**YOUR INSTRUCTIONS**
Which lines of the material hold the word "Office"? Copy each one.

============

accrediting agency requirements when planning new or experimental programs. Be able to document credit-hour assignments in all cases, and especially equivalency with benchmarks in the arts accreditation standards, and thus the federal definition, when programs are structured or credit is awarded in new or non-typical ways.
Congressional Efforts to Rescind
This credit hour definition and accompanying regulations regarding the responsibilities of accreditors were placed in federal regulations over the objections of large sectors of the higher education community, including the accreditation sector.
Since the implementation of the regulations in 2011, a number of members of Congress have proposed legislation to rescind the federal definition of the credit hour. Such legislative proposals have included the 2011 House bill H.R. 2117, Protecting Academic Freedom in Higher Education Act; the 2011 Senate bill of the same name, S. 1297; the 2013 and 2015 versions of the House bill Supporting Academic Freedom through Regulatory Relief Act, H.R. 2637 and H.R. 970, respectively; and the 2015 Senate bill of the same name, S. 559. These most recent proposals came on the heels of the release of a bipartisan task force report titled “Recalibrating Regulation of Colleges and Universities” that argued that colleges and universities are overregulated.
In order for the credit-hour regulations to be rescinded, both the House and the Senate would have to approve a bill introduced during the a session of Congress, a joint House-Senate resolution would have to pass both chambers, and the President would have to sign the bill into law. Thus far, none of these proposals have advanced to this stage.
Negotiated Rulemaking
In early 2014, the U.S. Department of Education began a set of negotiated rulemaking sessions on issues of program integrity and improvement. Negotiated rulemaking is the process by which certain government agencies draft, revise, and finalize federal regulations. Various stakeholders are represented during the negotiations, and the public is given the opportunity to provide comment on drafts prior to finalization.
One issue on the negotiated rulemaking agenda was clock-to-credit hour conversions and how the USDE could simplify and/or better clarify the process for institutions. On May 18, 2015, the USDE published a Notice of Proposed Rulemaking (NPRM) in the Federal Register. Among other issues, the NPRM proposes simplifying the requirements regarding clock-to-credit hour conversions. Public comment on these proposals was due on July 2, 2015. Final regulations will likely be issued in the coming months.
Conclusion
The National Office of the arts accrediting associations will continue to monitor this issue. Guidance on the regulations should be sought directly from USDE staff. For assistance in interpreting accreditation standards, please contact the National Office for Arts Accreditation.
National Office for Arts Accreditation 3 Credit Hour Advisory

============

**FINAL ANSWER**
The National Office of the arts accrediting associations will continue to monitor this issue. Guidance on the regulations should be sought directly from USDE staff. For assistance in interpreting accreditation standards, please contact the National Office for Arts Accreditation.
National Office for Arts Accreditation 3 Credit Hour Advisory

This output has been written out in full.